Sampson was 40 years old at the time, and while he insisted that “a lot of guys my age and older have gone through recruit class for Wilton and other departments,” he was willing to agree that there were, in fact, certain challenges inherent to his situation.
“There were a lot of aches, pains, and Advil,” Sampson said. “I was an engineer; I wasn’t used to eight hours a day, five days a week of physical conditioning. I had to get myself back in shape.”
That said, Sampson went modestly on to further proclaim the insignificanceof his story as compared to those of his fellow firefighters, in Wilton and elsewhere.
“When I first started, sure, it was later than a lot of people did. But things change; people have grown healthier. I’m a babe in the woods now.”
Sampson agreed to be interviewed only on the condition the story would help the Wilton Fire Department in some way.

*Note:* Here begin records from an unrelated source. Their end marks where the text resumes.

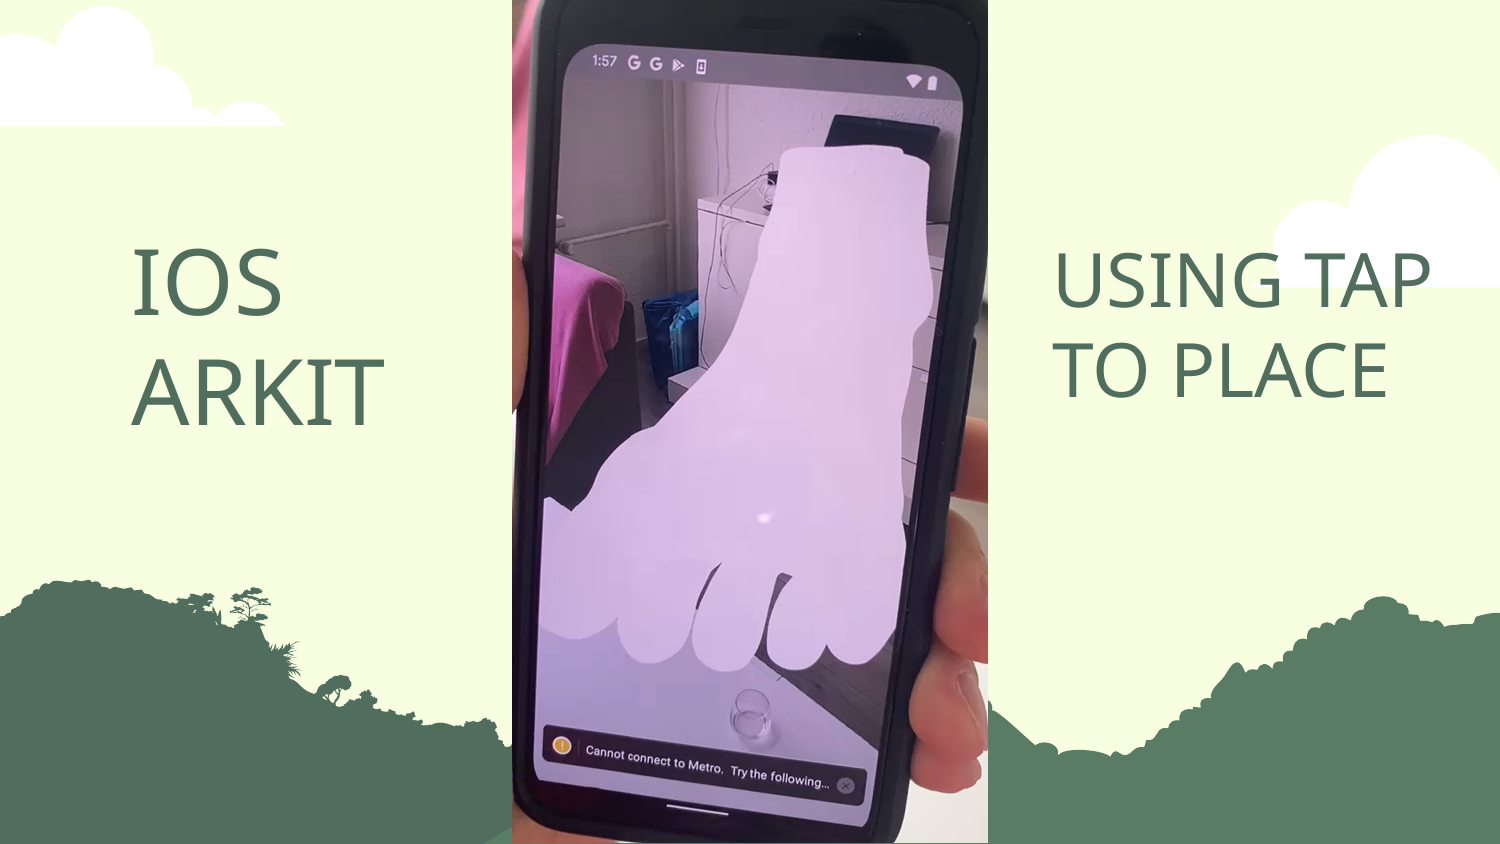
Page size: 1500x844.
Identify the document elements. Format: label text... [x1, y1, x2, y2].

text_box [510, 0, 989, 844]
title IOS ARKIT [116, 208, 432, 303]
text_box USING TAP TO PLACE [1037, 217, 1500, 312]
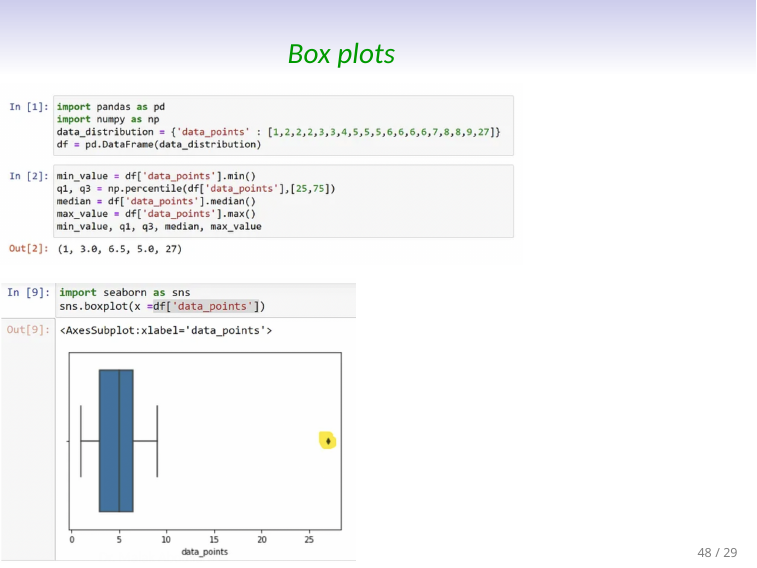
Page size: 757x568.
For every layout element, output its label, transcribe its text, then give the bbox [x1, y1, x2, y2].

picture [0, 83, 523, 266]
slide_number 48 / 29 [691, 548, 749, 565]
picture [0, 278, 356, 563]
title Box plots [287, 34, 469, 70]
picture [0, 0, 756, 74]
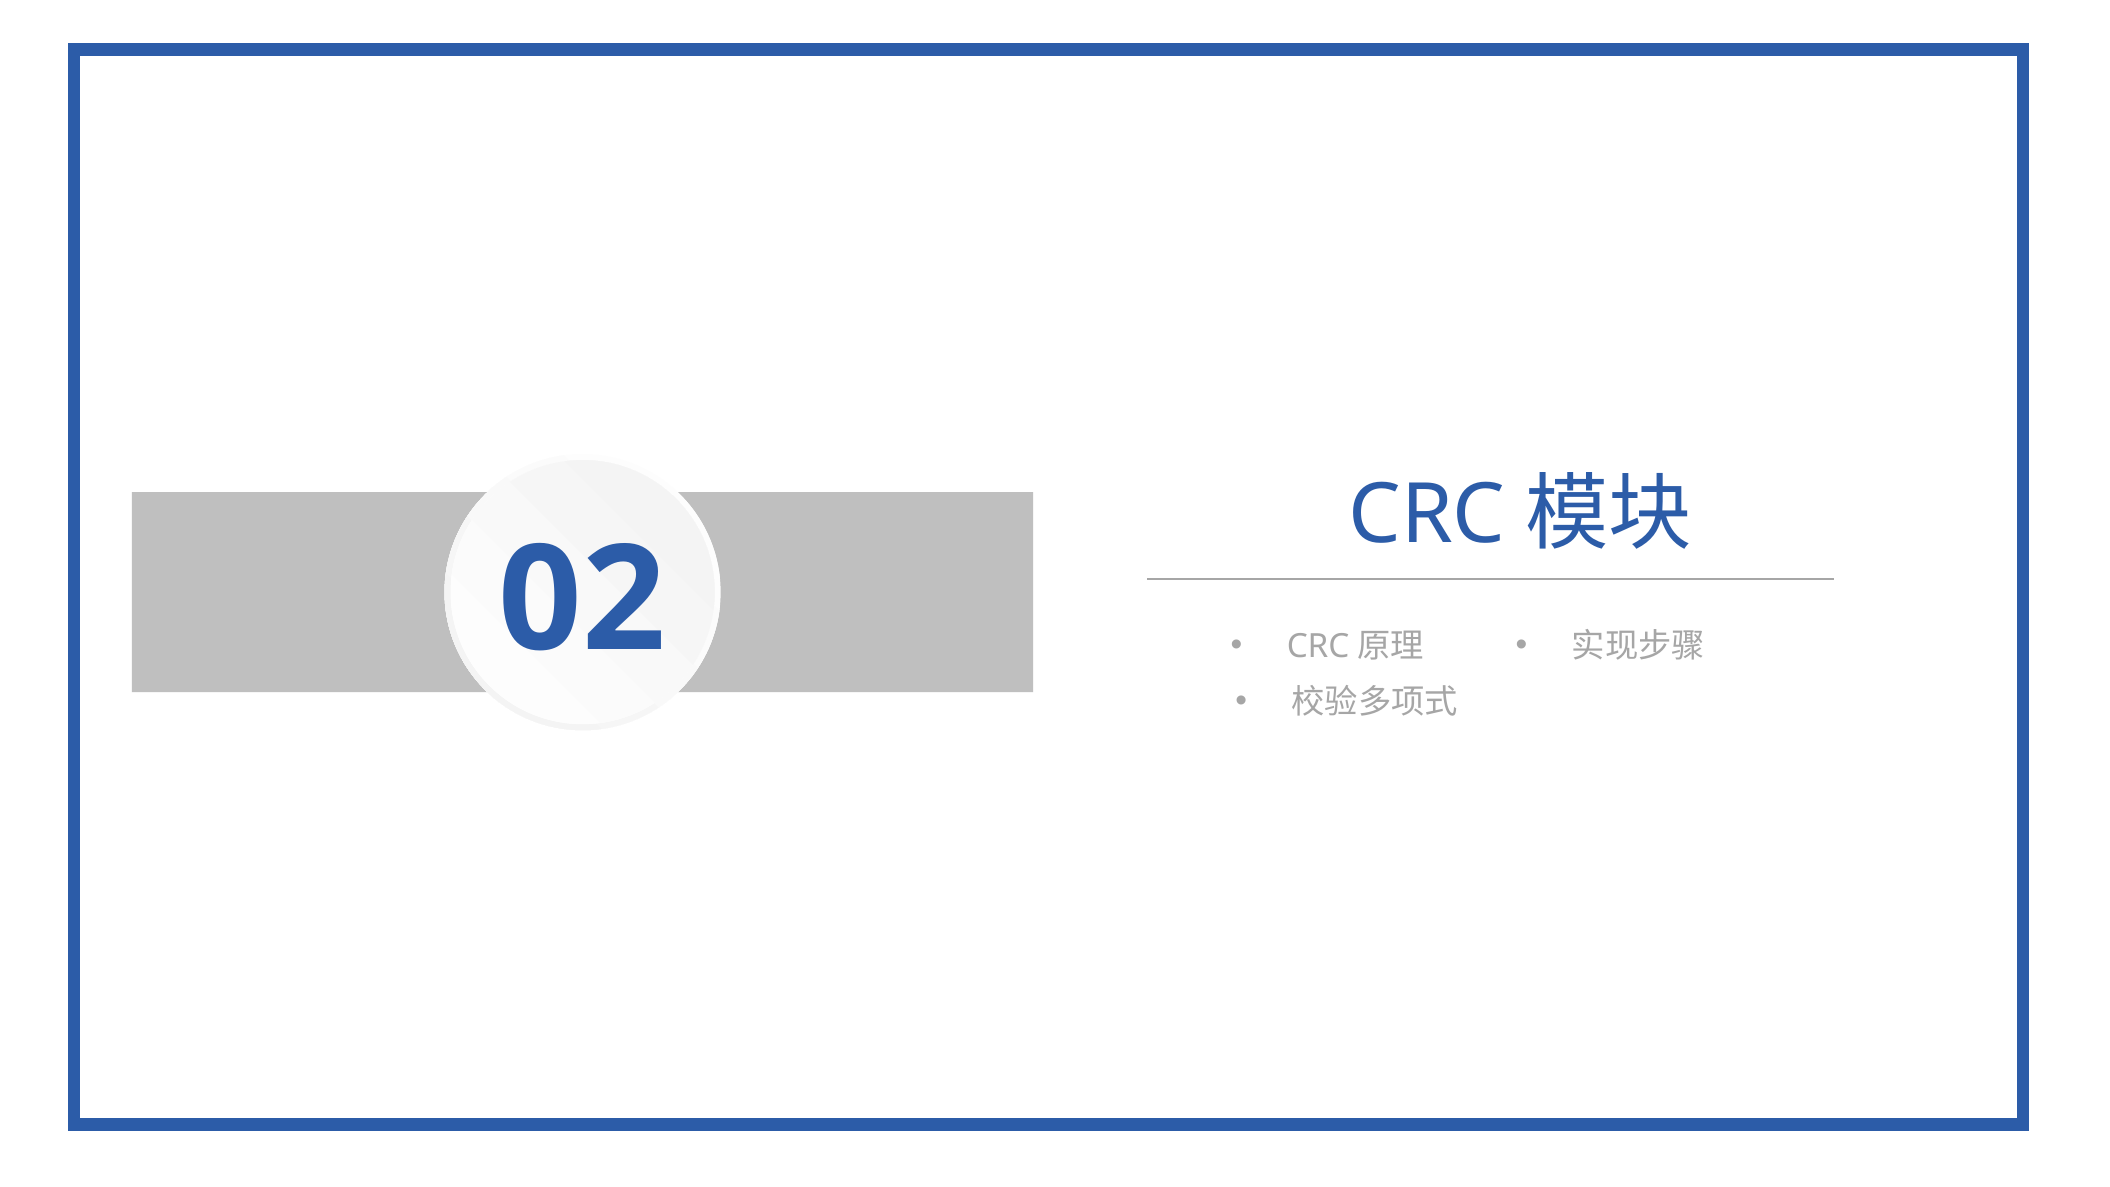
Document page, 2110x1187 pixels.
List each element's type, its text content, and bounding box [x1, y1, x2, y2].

When asked for his opinion of the agency, he gave nothing but compliments.
“It’s the smartest, best trained, bravest group of guys that I’ve ever worked with,” Sampson said, “doubly so when you consider the amount of people that we have on duty, which is a very small number.”
“As I said during my promotion,” he continued, “I honestly and sincerely believe you could take any one of the guys in the Wilton Fire Department, drop them in any department in the country, and within three to five years they would easily be promoted to officers. That’s how qualified and proficient I think they are.”
While Sampson attributed his career shift in part to the “subconscious seed” planted in his head by his father, he admitted there were other forces at work, too “One of the reasons I became a career firefighter is I missed the camaraderie and professionalism that I had come to expect and really to admire when I was in service,” he said before mentioning another reason some might find more characteristic of Sampson as a person.
“I wanted to be in a position where, at the end of the day, I knew I did something good for somebody, whether it was something as extravagant as fighting a fire, or something as simple as giving somebody directions,” Sampson said.